ZU ERLEDIGENDE AUFGABEN:
[a] Beantworten Sie diese Fragen zum Textauszug:
(i) Wie viele Kilometer umfasst Tag 1?
(ii) Wo verbringen die Wandernden die Nacht in Rheine?
(iii) Wo wird der Absacker getrunken?
[b] Schreiben Sie aus dem Textauszug die Stelle von „Bald zieht es“ bis einschließlich „Emsbüren (24 km)“ wortgetreu ab.

##### AUSZUG ZUM LESEN

TEIL 2: WANDERTAGEBUCH
Tag 1 – Anreise nach Rheine (6 km)
Wow, Blitzstart⚡️🚀 Dank Homeoffice und guter Vorbereitung sitzen wir nur 30 Minuten nach Feierabend im Bus🚌🚅 Der Umstieg in Hannover ist turbulent, gefühlt fahren alle Züge von geänderten Gleisen und mit geänderter Wagenreihung🥴 Da wir uns mit unserem Anhänger im Zug nicht bewegen können, ist es für uns wichtig, die richtige Tür zu finden. Wir meistern diese Herausforderungen🥳 Hannover verabschiedet sich von mir mit einem Wespenstich, „Bienenstich“ wäre mir lieber gewesen🍰😉
Am frühen Abend empfängt uns Rheine mit den ersten Regentropfen des Tages. Den kurzen Schauer sitzen wir aus, dann erkunden wir ausgiebig die Innenstadt – bei Sonnenschein👀 Altes Rathaus, Dionysiuskirche, Bönekerskapelle, Carillon-Glockenspiel, Bote Veit-Denkmal, Nepomukstatue und zahlreiche historische Häuser ziehen uns in ihren Bann😍
Weiter geht es zum Zeltplatz, wir übernachten auf der Zeltwiese des Kanu Clubs. Wir lieben solche Plätze❣️ Meist geht es hier beschaulich zu, so auch heute. Uns zieht es zurück in die City. Ein Bummel, gutes Essen beim Italiener, den Absacker trinken wir in einem Brauhaus am Markt. Wir genießen die auch zu späterer Stunde noch lebhaft-entspannte Stimmung auf dem Platz.
Bald zieht es uns dann doch ins Zelt. Mit dem Gedanken, dass das Wasser der an uns vorbeifließenden Ems unsere Wanderroute vorwegnimmt, gleiten wir – sanft wie ein Kanu – in den Schlaf🥱😴
Tag 2 – Von Rheine nach Emsbüren (24 km)

##########
##### GEZEIGTES MATERIAL

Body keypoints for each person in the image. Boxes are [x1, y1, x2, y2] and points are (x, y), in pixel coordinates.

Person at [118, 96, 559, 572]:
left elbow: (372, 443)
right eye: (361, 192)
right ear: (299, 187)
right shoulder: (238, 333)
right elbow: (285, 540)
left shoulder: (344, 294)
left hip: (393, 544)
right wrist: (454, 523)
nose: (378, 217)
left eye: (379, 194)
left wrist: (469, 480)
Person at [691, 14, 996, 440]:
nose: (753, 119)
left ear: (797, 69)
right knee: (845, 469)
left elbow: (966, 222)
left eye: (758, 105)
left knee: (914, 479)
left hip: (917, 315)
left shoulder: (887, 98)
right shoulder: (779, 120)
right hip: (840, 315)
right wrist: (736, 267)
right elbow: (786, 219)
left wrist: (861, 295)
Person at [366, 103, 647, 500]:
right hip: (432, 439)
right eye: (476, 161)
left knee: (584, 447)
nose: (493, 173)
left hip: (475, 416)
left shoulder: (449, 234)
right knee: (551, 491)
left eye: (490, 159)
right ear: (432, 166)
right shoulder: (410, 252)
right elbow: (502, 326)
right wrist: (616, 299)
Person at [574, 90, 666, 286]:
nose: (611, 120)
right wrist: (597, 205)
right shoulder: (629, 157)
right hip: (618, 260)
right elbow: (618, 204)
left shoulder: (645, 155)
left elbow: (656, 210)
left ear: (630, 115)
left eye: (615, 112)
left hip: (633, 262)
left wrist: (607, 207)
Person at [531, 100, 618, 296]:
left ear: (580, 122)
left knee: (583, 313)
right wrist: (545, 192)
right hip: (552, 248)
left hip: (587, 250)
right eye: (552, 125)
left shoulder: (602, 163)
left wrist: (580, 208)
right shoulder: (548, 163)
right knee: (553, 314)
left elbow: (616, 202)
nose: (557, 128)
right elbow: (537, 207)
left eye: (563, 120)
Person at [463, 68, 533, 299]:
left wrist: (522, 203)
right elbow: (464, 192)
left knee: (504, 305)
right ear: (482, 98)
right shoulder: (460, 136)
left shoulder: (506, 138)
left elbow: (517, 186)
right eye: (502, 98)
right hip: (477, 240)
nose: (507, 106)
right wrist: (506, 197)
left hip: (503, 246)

##########
##### GEZEIGTES MATERIAL

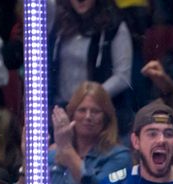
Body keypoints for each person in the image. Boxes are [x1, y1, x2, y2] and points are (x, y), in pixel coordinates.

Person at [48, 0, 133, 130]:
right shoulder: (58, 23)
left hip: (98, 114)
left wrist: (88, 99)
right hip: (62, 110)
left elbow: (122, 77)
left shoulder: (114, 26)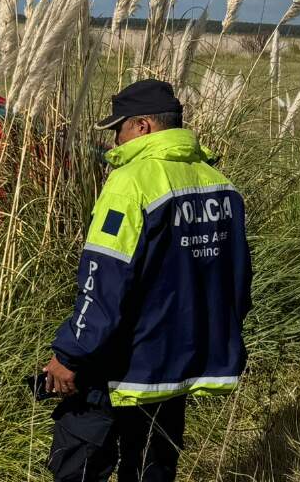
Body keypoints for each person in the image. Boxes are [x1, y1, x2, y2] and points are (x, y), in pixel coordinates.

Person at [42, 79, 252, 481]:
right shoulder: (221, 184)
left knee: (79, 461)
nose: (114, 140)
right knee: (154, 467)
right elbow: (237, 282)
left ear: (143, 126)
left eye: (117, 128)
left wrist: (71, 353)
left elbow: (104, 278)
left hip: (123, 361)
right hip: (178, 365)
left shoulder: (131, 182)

##########
##### GEZEIGTES MATERIAL

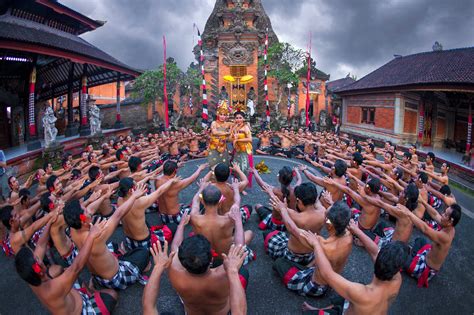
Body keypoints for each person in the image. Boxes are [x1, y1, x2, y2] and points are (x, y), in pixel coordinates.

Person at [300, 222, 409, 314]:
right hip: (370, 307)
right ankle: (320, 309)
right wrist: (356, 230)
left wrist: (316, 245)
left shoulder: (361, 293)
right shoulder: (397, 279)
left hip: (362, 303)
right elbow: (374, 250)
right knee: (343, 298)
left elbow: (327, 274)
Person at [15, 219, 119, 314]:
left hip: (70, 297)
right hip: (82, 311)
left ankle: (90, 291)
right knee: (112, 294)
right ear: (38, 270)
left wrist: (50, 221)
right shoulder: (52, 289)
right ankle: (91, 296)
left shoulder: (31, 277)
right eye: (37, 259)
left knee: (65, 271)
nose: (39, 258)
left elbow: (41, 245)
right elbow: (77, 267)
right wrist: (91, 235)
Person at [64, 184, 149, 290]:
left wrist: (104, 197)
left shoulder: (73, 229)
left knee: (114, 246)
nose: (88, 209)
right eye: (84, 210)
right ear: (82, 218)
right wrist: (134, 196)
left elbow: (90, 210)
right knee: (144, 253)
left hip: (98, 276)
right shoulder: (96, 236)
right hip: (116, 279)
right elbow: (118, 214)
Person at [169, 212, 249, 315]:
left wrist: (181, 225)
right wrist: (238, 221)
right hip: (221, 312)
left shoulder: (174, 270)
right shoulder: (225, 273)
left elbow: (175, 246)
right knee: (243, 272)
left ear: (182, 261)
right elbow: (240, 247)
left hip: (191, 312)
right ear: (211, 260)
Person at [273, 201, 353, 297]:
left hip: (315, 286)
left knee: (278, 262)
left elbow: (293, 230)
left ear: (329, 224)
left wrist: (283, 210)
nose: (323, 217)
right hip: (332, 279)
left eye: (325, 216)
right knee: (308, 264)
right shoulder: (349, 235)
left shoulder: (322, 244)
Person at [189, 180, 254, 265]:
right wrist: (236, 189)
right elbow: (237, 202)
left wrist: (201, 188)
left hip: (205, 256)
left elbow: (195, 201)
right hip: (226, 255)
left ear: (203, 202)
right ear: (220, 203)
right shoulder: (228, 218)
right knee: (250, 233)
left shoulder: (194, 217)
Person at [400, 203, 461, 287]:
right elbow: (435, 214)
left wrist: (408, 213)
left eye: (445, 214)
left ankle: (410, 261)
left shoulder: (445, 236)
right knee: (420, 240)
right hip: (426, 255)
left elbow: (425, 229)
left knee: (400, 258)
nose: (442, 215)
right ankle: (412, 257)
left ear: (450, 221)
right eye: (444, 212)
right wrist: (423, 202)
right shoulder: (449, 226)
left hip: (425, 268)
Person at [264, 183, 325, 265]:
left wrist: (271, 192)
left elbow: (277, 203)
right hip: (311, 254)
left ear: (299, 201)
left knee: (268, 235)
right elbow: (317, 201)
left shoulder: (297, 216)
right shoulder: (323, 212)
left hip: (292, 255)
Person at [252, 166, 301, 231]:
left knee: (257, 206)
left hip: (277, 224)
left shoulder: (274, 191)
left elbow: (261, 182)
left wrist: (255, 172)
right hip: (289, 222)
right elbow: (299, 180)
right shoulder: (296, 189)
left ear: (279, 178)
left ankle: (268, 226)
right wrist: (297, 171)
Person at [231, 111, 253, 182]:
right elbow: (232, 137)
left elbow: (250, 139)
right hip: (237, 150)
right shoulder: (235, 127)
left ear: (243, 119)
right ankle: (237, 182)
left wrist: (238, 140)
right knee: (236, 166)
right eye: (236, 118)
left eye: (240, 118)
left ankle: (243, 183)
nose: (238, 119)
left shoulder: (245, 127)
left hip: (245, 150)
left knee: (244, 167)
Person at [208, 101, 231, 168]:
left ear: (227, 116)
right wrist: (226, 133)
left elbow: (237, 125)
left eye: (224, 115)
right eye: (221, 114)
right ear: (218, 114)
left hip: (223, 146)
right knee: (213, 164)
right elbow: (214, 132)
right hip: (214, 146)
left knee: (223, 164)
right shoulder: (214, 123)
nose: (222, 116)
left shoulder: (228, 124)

##########

LÖSUNGEN DER AUFGABEN:
[a]
(i) 6 km
(ii) Auf der Zeltwiese des Kanu Clubs
(iii) In einem Brauhaus am Markt

[b]
Bald zieht es uns dann doch ins Zelt. Mit dem Gedanken, dass das Wasser der an uns vorbeifließenden Ems unsere Wanderroute vorwegnimmt, gleiten wir – sanft wie ein Kanu – in den Schlaf🥱😴
Tag 2 – Von Rheine nach Emsbüren (24 km)